Basic Indexing in MongoDB

One of the easiest things we can do to speed up performance in MongoDB is to add the necessary indexes to support our queries. Unfortunately indexing is a technique that is often misunderstood.

MongoDB, like a lot of other databases, allows you to create secondary indexes on your collections. In this post we will cover the most basic form of index, the single field index. MongoDB has other types of indexes that you can create as well, such as compound (indexes containing two or more fields), full-text (indexes over strings of text), and geo-spatial (indexes over 2D coordinates, or points on a spherical map). We will talk about these types of indexes in later posts.

What are indexes?

An index in a database is similar to an index at the back of a book. Just like an index in a book helps you to quickly find out where a topic is located in a book, and index in a database provides a way for the database server to efficiently and effectively look up data.
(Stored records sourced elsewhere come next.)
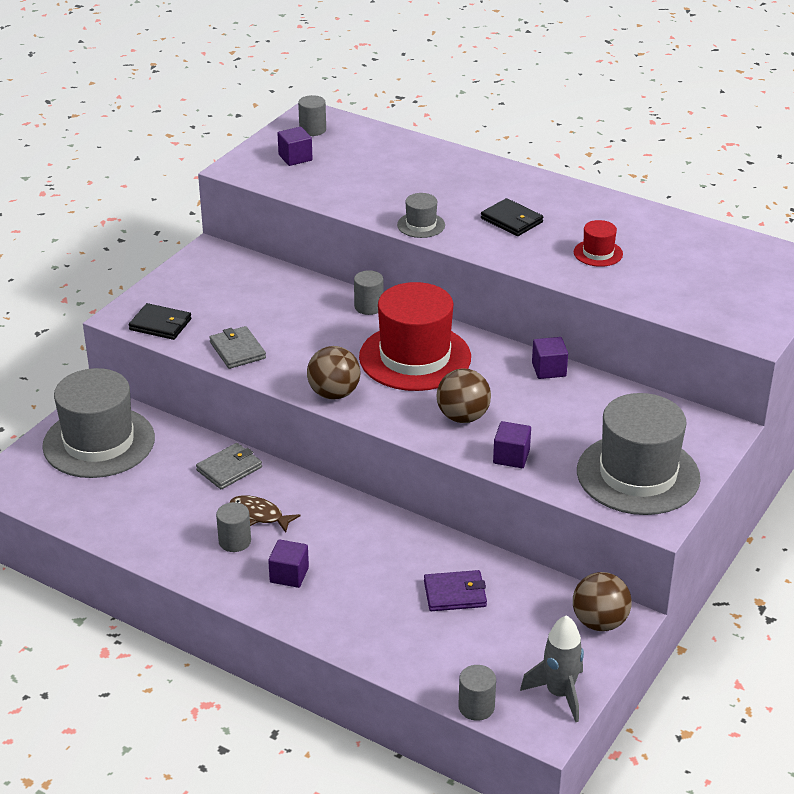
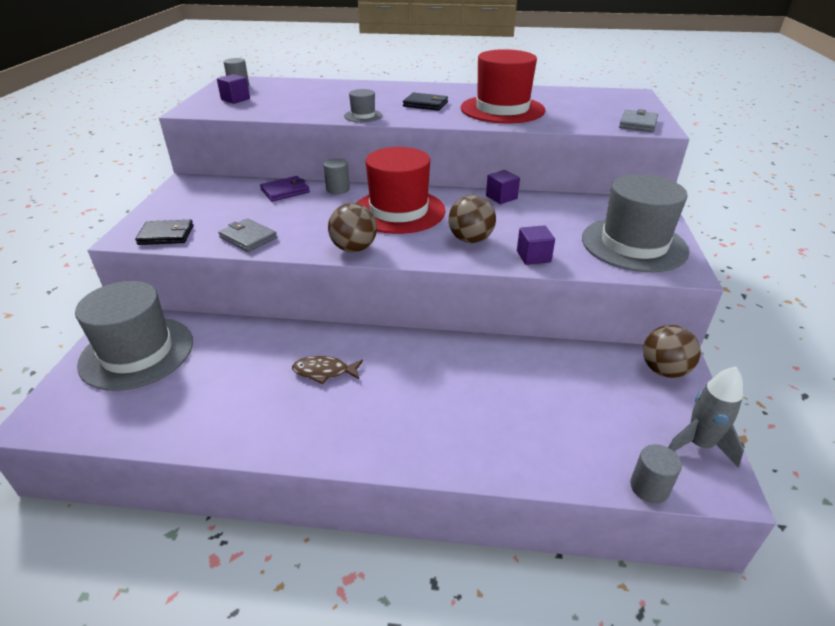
camera: 25 degrees left, 0 degrees up
grey wallet [196,443,262,489] -> grey wallet moved to [619,109,658,132]
grey cylinder [216,502,251,552] -> none
purple cube [268,539,309,588] -> none
purple wallet [424,570,487,611] -> purple wallet moved to [260,176,310,202]
red hat [574,220,623,267] -> red hat [460,49,545,124], size x2.26

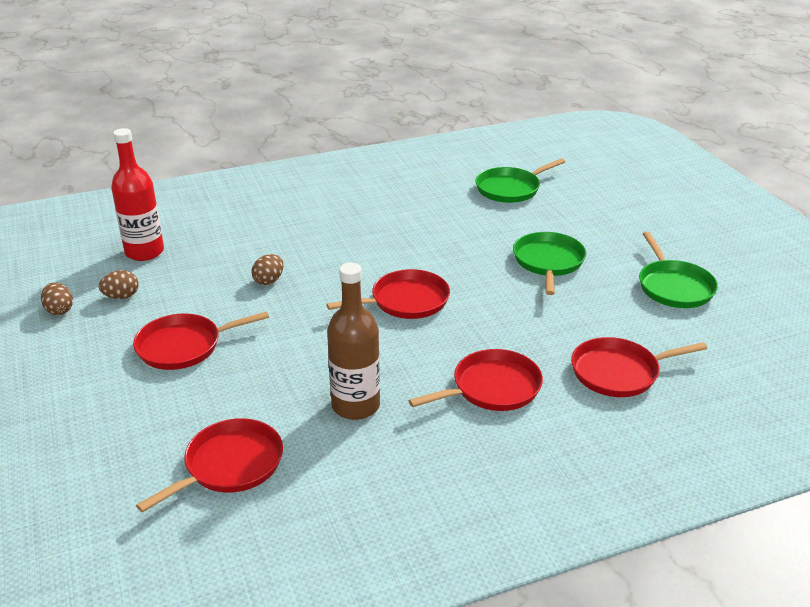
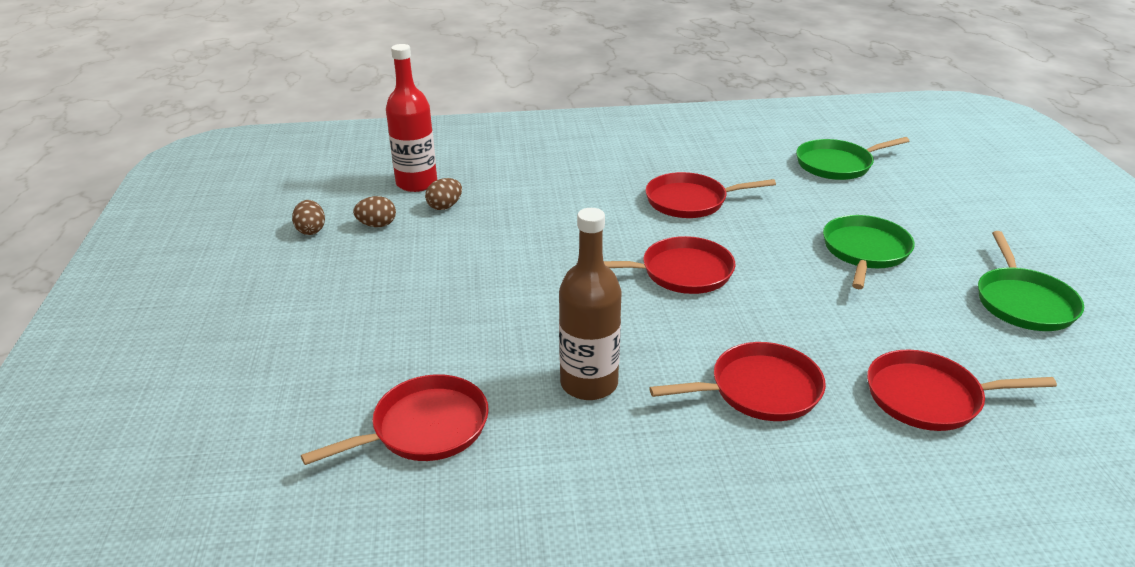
camera: 15 degrees right, 0 degrees up
red pan [133,311,269,370] -> red pan moved to [645,172,776,218]
brown egg [251,254,284,285] -> brown egg moved to [425,178,462,210]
MongoDB stores data for an index in a b-tree structure. B-trees are efficient since you don’t have to look at all the entries to find the value you’re looking for. Without an index, MongoDB would have to look at each and every document in the collection to find the ones that contain the data you’re looking for. This might not be a big deal if your collection has a small number of documents, but the time to search through these documents grows linearly as new documents are added. This means that when you first start putting documents in your collection that is not indexed, the time to query it will be fast, but as you keep adding more and more documents your query time will be slower for each document added.

Indexes allow you to speed up your reads by keeping a smaller subset of the data in the index structure which allows you to read through the data quicker. This also allows you to keep more indexed data in memory as you have less information to store.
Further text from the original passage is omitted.